During my latest passionate debate with my guy, we kept butting heads about things labeled sexist and racist. Really we kept clashing when I would describe the "typical man" and the "typical woman," or when I mentioned a "regular" occurrence he felt was not so regular.

For example, I tried to make him see that while it is quite an insult to call a man a boy, it is not quite the same as calling him a woman, girl, or anything in any other way "feminine" (this includes derogatory terms against homosexuals). I also kept talking about the expectations society has of men and women. For example, it is perfectly ok for a woman to give up the things in her life to be with a man, but the second a man does it, he is "whipped."

We kept going around in circles because he simply wasn't getting it. Then I said "think of all the women you know and tell me if you would describe them as whipped." He thought for a bit and then said "well, the women I know are all black and they are taught to be stronger anyway."

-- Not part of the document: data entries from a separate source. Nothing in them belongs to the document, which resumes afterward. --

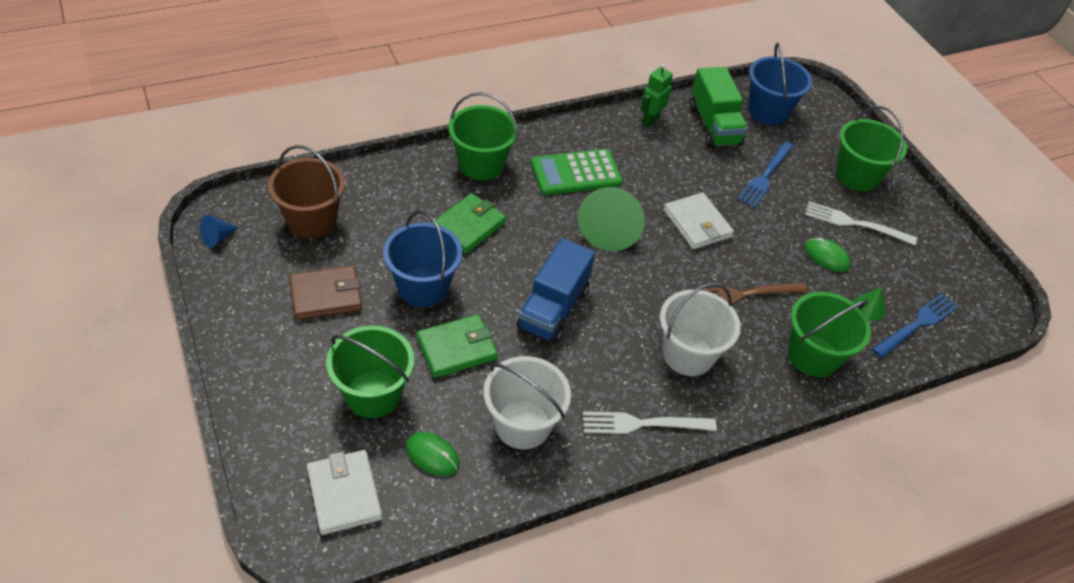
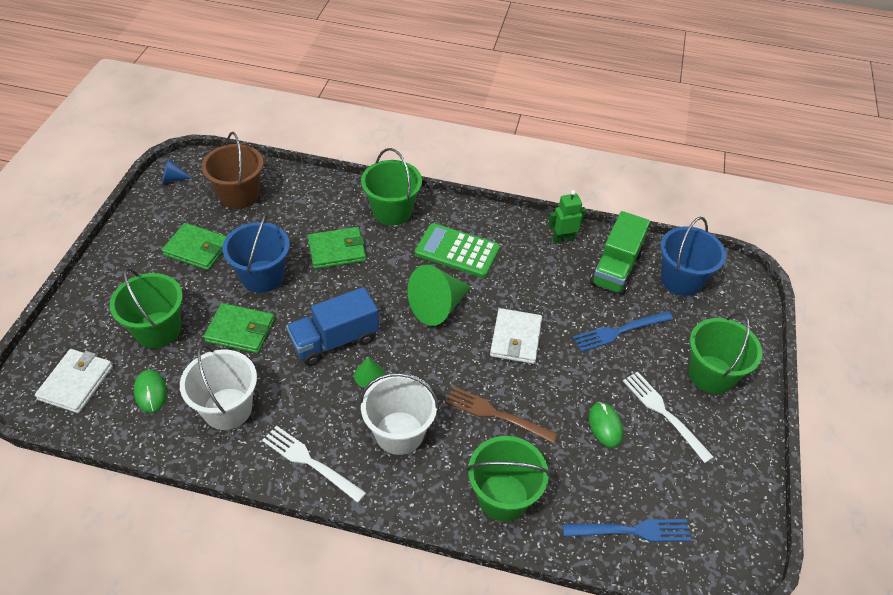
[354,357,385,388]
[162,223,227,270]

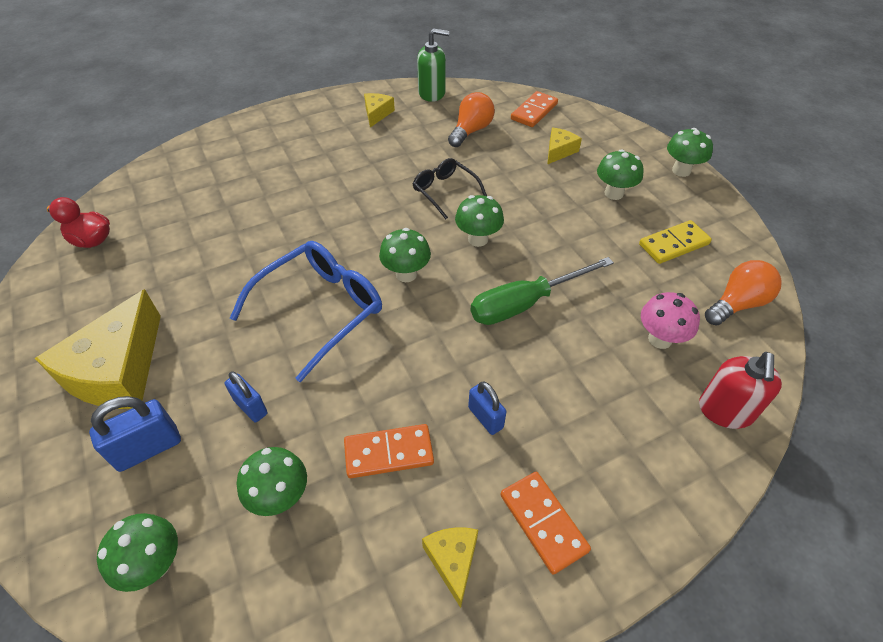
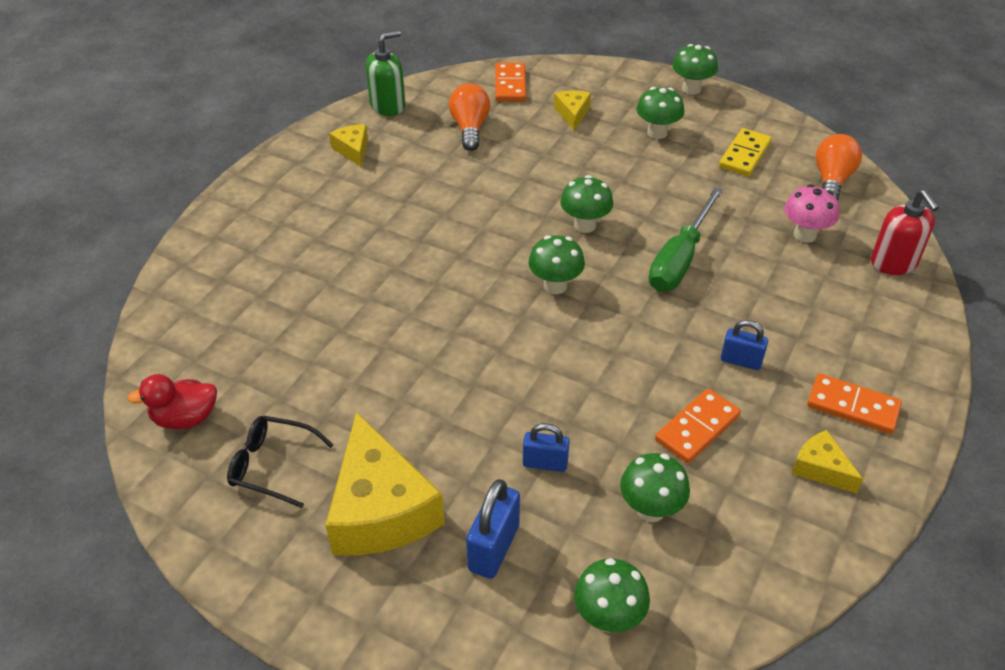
[230,241,382,382] (first image)
[227,416,334,508]

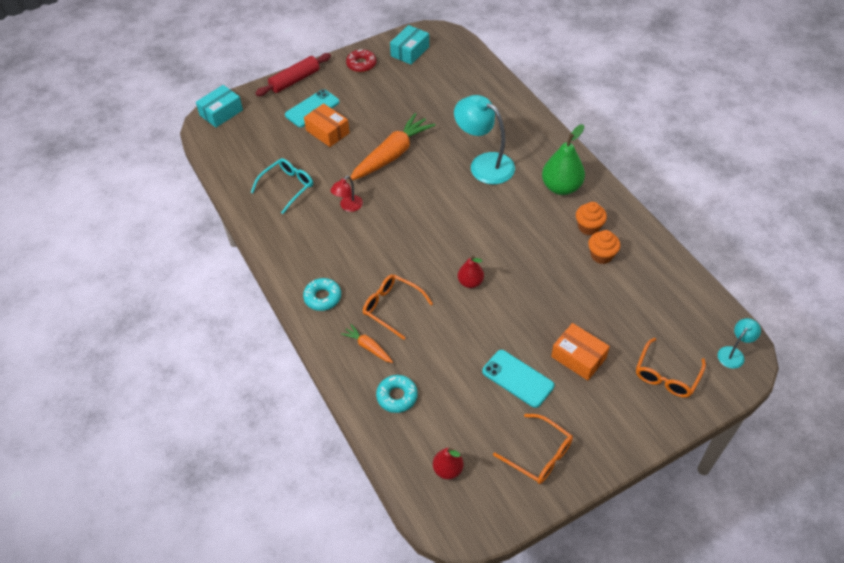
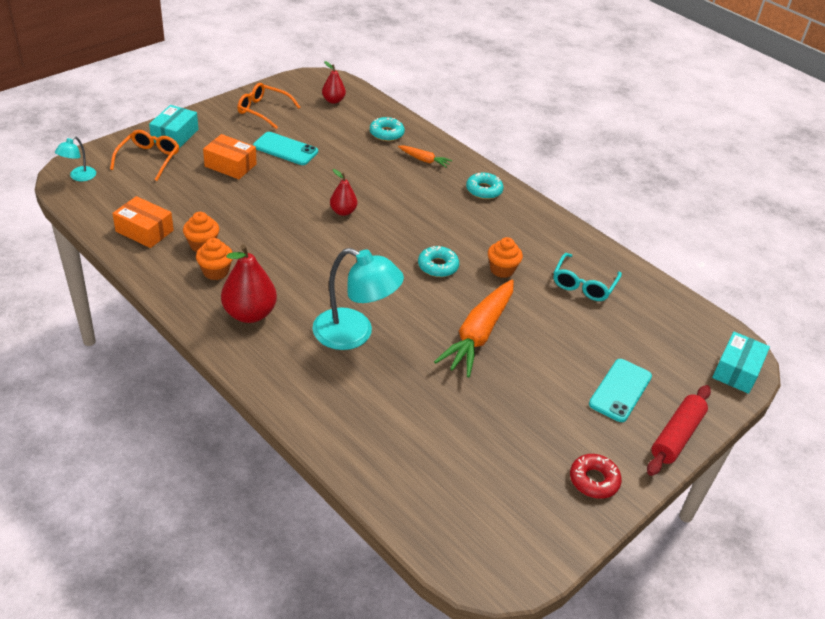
[363,274,433,340] (first image)
[418,246,459,277]
[112,196,174,248]
[149,105,198,148]
[488,237,523,278]
[221,244,277,323]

DUH! At that moment we realized the reason it wasn't clicking was because when I spoke about women I knew, I was thinking mainly about white women and Latinas. When he was picturing women he knew, he was thinking only about black women. Of course we weren't understanding each other! Black women have a very different upbringing stemming from a very different history. While it's perfectly normal for Latina mothers of a particular generation to never have had a job, I don't know very many black family women who can claim the same thing.

It struck me because it was probably the first time we had a discussion like that when we realized that our different ethnic background was the cause for our not being able to see eye to eye. Once we put all of the situations I had been posing in the frame of mind the other person was thinking about it, our disagreement made perfect sense.

Amazing how such a seemingly small detail we take for granted in any given conversation can make such a world of difference.

1 comments:

At Tue Jun 24, 03:29:00 PM Allison @ Entry Level Living said...

That difference actually extends to black women's view of feminism/second wave feminist movement. Whereas white women were using work (or the ability to work) as a source of liberation, black women who had been working since savery never saw their freedom advance. Indeed, the ability to stay home and tend to your family was seen as a privilege since poverty and stigma made keeping the black family together difficult. Mainstream definitions of womanhood were not accessible to black women thus approaches to family tend to be different.

At the same time, I cant tell you how many black women I have seen get abused by their men or place their men above their children in hopes of getting married and being able to attain that definition of womanhood. So over time our relationship with womanhood continues to change.